# Looking to change scales.



## claus (Dec 27, 2007)

I 

have quite abit of O Gauge trains and some G Gauge trains. I have built a shelf layout around my 12X20 hobby room for my O Gauge trains. It has two loops, when I started it had 42" curves on the inside and 54" on the outside. As my trains grew I decided I needed both loops to be 72" turns. I never finished it 100% and am now getting the itch to take the O Gauge down and start over with G Gauge. I will need to figure out how to support 8' curves, my Locos require at least an 8' curve.


----------



## blueregal (Jan 3, 2008)

I have 10ft curves on mine and a picture is posted on another thread here in the past day or so!! Worked for me. Regal


----------



## Spule 4 (Jan 2, 2008)

Quite the nice O gauge collection!


----------



## claus (Dec 27, 2007)

Posted By Spule 4 on 13 May 2010 07:21 PM 
Quite the nice O gauge collection! 

Thank you! My Lionel Legacy Union Pacific FEF Northern and Legacy Texas Special set ore on the shelves but did not make it into the pics.


----------



## up9018 (Jan 4, 2008)

Claus 

You can suspend your layout in the curves from the ceiling using ready rod and expansion "nuts" if you need the extra stability. 

Chris


----------



## ZachsPappaw (Jan 3, 2008)

Hi Claus:

Sweet layout.

Good luck with the project.










Do I see SP Tunnel Motors?, aww, love tunnel motors (SD40-T2).










Jeff


----------



## claus (Dec 27, 2007)

uPosted By ZachsPappaw on 14 May 2010 09:19 AM 
Hi Claus:

Sweet layout.

Good luck with the project.









Do I see SP Tunnel Motors?, aww, love tunnel motors (SD40-T2).










Jeff 


Thanks for the compliments!! Those are Atlas GP60s, they are both powered units with Command Control and LIonel Sounds. I always tried to buy powered units. Here is a few more pics of things. The Texas Special is sitting on the unfinished loop.


----------



## claus (Dec 27, 2007)




----------



## claus (Dec 27, 2007)




----------



## claus (Dec 27, 2007)




----------



## claus (Dec 27, 2007)




----------



## tacfoley (Jan 3, 2008)

Klaus, just so long as you appreciate that the 1/29th Aristocraft Dash 9 weighs in at around 8.5kg......and needs curves at the very least twice as broad as 0 gauge. 

tac 
www.ovgrs.org


----------



## s-4 (Jan 2, 2008)

Wow, 
I cannot recommend your idea to change scales! Your O-scale is fabulous! 

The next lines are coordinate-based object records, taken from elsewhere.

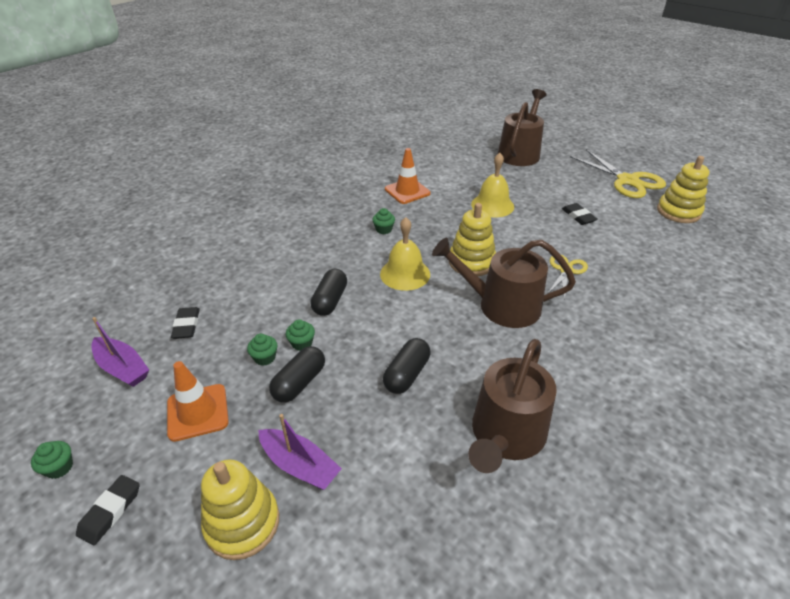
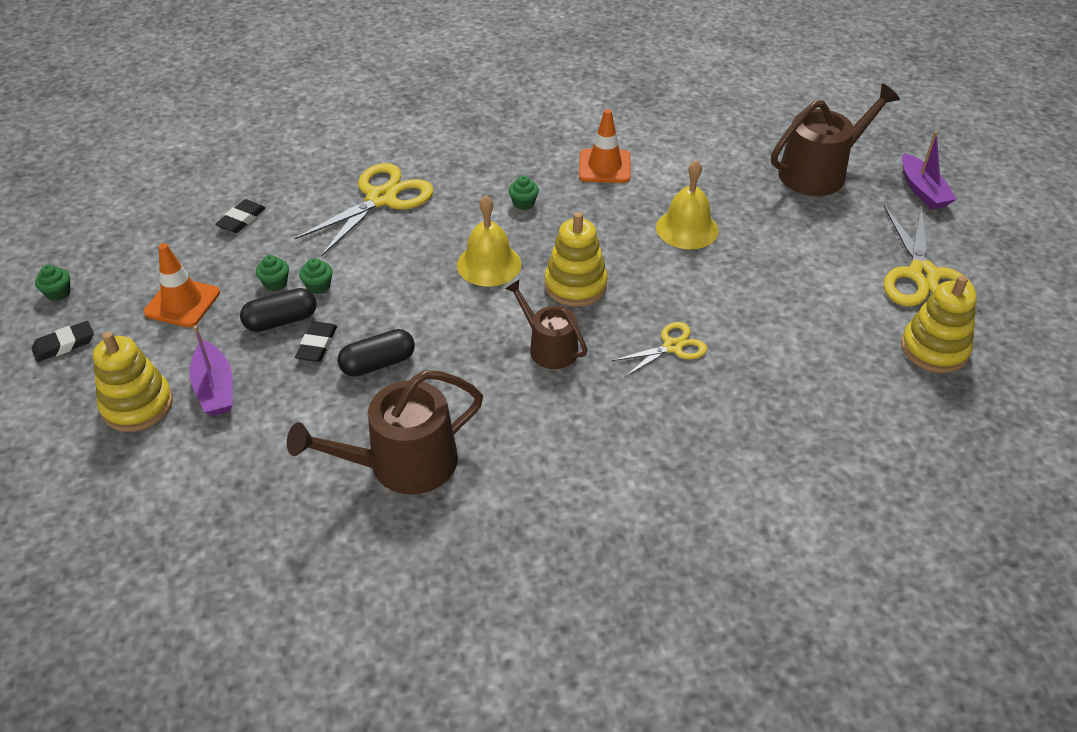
camera: 35 degrees right, 5 degrees up
(123, 368) = (161, 234): purple boat -> purple boat (922, 191)
(284, 265) = (381, 199): none -> yellow scissors
(330, 300) = (386, 257): black capsule -> none
(501, 305) = (548, 347): brown watering can -> brown watering can, size x0.62
(578, 216) = (780, 291): black eraser -> black eraser (317, 345)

The largescale will work on 8ft diameter curves, but I don't think you'll be really happy with it. Most of the larger locomotives will slow down significantly in the curves as the wheels bind and drag. 
Have you considered an outdoor layout for the G? Sometimes it's nice to have an indoor and an outdoor layout. Surely there are days when train time is better spent outdoors...so why not bring them with you?  

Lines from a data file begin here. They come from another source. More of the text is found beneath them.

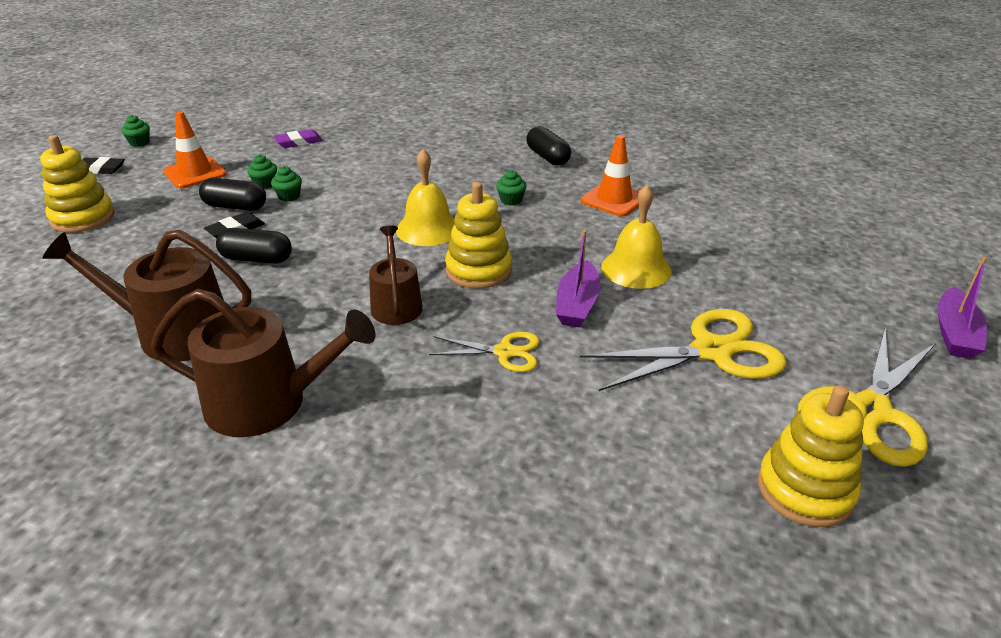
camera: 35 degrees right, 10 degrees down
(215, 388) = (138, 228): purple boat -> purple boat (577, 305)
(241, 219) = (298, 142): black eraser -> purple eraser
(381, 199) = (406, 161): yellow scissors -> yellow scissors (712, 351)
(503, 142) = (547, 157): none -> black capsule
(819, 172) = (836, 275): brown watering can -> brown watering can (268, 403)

If maintenance is a concern, you could always build a raised layout...which of course opens the doorway to live steam!


----------



## claus (Dec 27, 2007)

Thanks again guys! I have decided not to go through with changing over to G gauge. I have too much money invested in the O gauge not to finish it and run those trains. My wife wants a four-seasons room one day, maybe I can talk her into having my G gauge running around the ceiling in that room.


----------



## Jerry Barnes (Jan 2, 2008)

Good decision Claus, after seeing what you had it made more sense to stick with the O gauge, you have some neat trains!


----------



## Chucks_Trains (Jan 2, 2008)

Sell off those weenie trains and buy yourself some LARGE SCALE


----------



## claus (Dec 27, 2007)

Posted By Chucks_Trains on 29 May 2010 06:09 AM 
Sell off those weenie trains and buy yourself some LARGE SCALE









What are these?


----------



## Pete Chimney (Jan 12, 2008)

claus

Have you considered dual-gauging your track? If you don't have any turnouts it might not be too difficult to add a third rail outside of your current O-scale. You might have tight radius curves and this would limit the type of G-scale locomotiives you could run, long ones would not track the curves well.


----------



## tacfoley (Jan 3, 2008)

Pete - it depends on whether the 0 gauge track is two or three-rail... 

tac 
www.ovgrs.org 
Supporter of the Cape Meares Lighthouse Restoration Fund


----------